Fred Escher @ Catbox Contemporary, Ridgewood, NY
Killer Diorama, Fred Escher, Catbox Contemporary, Ridgewood, NY
“I can’t talk about art or ideas or the creative act. I dream, day and night. Most of the time I dream about something that didn’t happen to me and is not going to happen to me. It is called thinking, and that is a riddle wrapped inside a mystery and inside, is a mystery of me. My thinking is like watching TV. Nothing happens. I want to be lobotomized by boredom.
I dream as if it were happening, both past and present, day and night. People talk about ideas and inspiration. I don’t think I have that kind of body or mind.

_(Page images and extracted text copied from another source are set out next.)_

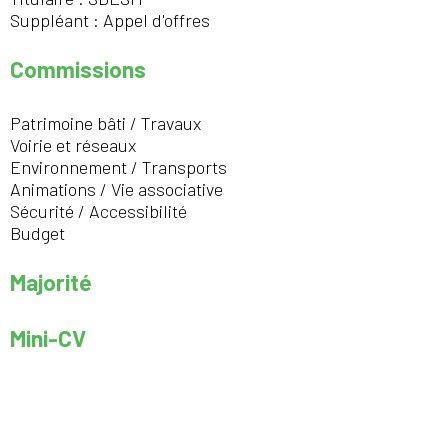
Suppléant : Appel d'offres
Commissions
Patrimoine bâti / Travaux
Voirie et réseaux
Environnement / Transports
Animations / Vie associative
Sécurité / Accessibilité
Budget
Majorité
Mini-CV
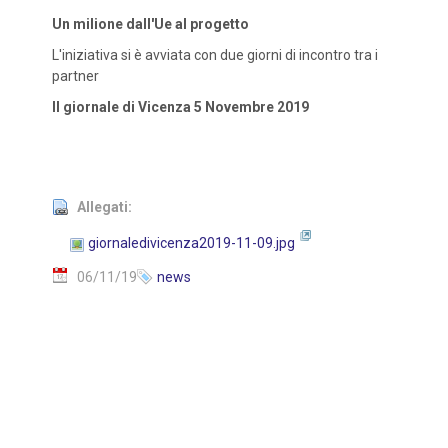
Un milione dall'Ue al progetto
L'iniziativa si è avviata con due giorni di incontro tra i
partner
Il giornale di Vicenza 5 Novembre 2019
Allegati:
giornaledivicenza2019-11-09.jpg
06/11/19
news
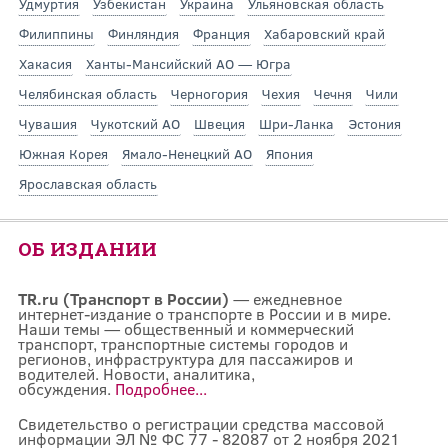
Удмуртия
Узбекистан
Украина
Ульяновская область
Филиппины
Финляндия
Франция
Хабаровский край
Хакасия
Ханты-Мансийский АО — Югра
Челябинская область
Черногория
Чехия
Чечня
Чили
Чувашия
Чукотский АО
Швеция
Шри-Ланка
Эстония
Южная Корея
Ямало-Ненецкий АО
Япония
Ярославская область
ОБ ИЗДАНИИ
TR.ru (Транспорт в России)
— ежедневное
интернет-издание о транспорте в России и в мире.
Наши темы — общественный и коммерческий
транспорт, транспортные системы городов и
регионов, инфраструктура для пассажиров и
водителей. Новости, аналитика,
обсуждения.
Подробнее...
Свидетельство о регистрации средства массовой
информации ЭЛ № ФС 77 - 82087 от 2 ноября 2021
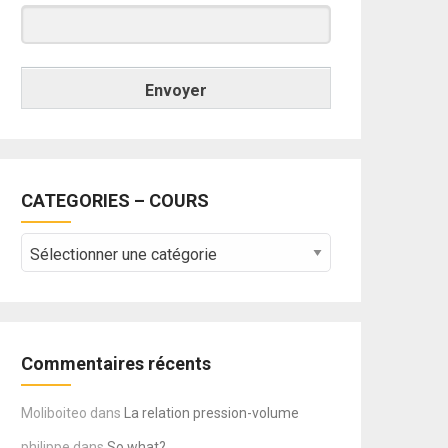
Envoyer
CATEGORIES – COURS
CATEGORIES
–
COURS
Commentaires récents
Moliboiteo
dans
La relation pression-volume
philippe
dans
So what?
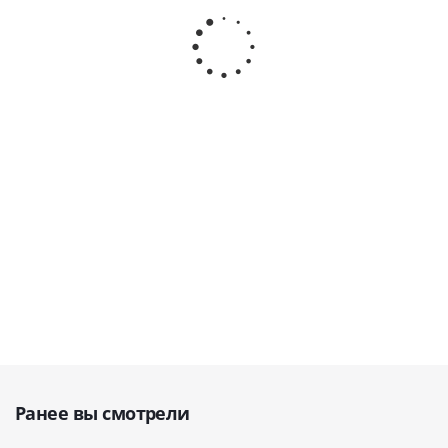
односторонний
двусторонний
односторонний
жесткий ISO 50,
комбинированный,
гибкий, форма
27-28* · HLW
форма 6/23, 27-14* ·
33, 27-8* · HLW
Dental
HLW Dental
Dental
(Германия)
(Германия)
(Германия)
В наличии
В наличии
В наличии
1 800
руб.
1 080
руб.
1 080
руб.
Ранее вы смотрели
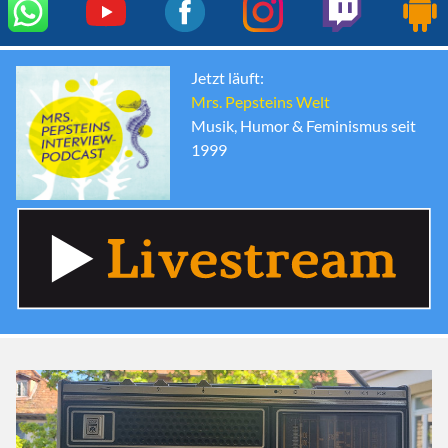
Jetzt läuft:
Mrs. Pepsteins Welt
Musik, Humor & Feminismus seit
1999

I don’t know where dreams come from and I don’t know where you go to find ideas; you either have a helium connection to feelings or you don’t. I can’t talk about dreams or what things mean. I have silence in my brain and it sits on my tongue. Hiding in my head is the dream and I pick up a brush or a pencil and let it out. I can’t put it into words, I can only paint or draw it.

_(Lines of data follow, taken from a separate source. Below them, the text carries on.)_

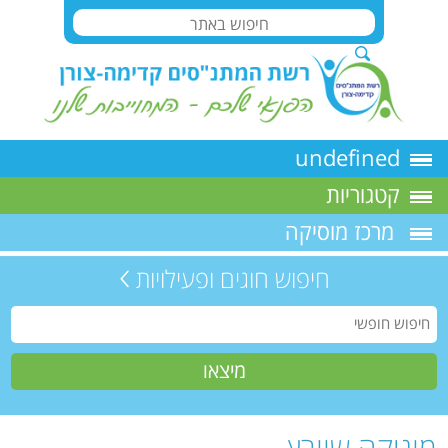
undefined
קטגוריות
מרכז מוסיקה
חיפוש חוגים ופעילויות
מוניקה שוורץ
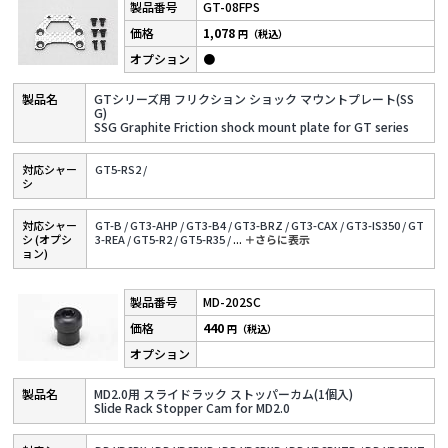
GT-08FPS
1,078
円（税込）
●
GTシリーズ用 フリクション ショック マウントプレート(SS
G)
SSG Graphite Friction shock mount plate for GT series
対応シャー
GT5-RS2 /
シ
対応シャー
GT-B /
GT3-AHP /
GT3-B4 /
GT3-BRZ /
GT3-CAX /
GT3-IS350 /
GT
シ (オプシ
3-REA /
GT5-R2 /
GT5-R35 /
...
＋さらに表⽰
ョン)
MD-202SC
440
円（税込）
MD2.0用 スライドラック ストッパーカム(1個入)
Slide Rack Stopper Cam for MD2.0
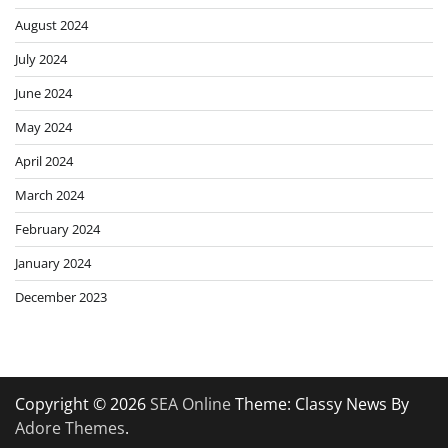
August 2024
July 2024
June 2024
May 2024
April 2024
March 2024
February 2024
January 2024
December 2023
Copyright © 2026
SEA Online
Theme: Classy News By
Adore Themes
.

If you find a dream, work with it, if you don’t have dreams get a job (I worked at CVI making stretchers for 25 years). If you read a book or a newspaper or travel to another country, that is good for your life, but don’t take that stuff into your studio. I don’t know what influences me, or who; but I am guilty of looking at art.
I do not feel like I missed anything by not painting or drawing for 26 years. If you stop breathing you die, if you stop making art, nothing happens, you just find something else to do.

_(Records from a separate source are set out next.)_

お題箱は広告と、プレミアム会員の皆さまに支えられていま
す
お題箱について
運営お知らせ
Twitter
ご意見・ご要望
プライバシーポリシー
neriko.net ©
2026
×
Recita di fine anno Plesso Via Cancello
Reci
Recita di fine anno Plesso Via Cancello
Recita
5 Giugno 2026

Now, I feel like painting and here I am: a painter.”
Escher received his MFA from the University of Wisconsin in 1967. His work has been shown at a variety of venues in solo and group exhibitions, including; Walker Art Center (Minneapolis, MN), Phyllis Kind Gallery (NY, NY), Moma PS1, Museo Tamayo (Mexico City, Mexico), Nancy Lurie Gallery (Chicago, IL), and the Minneapolis Institute of Art. Escher’s work has been reviewed widely, including in The New York Times, Art in America, and Art Forum. In 2015, Escher received a John Simon Guggenheim Memorial Foundation Grant. He currently splits his time between New York and Mexico.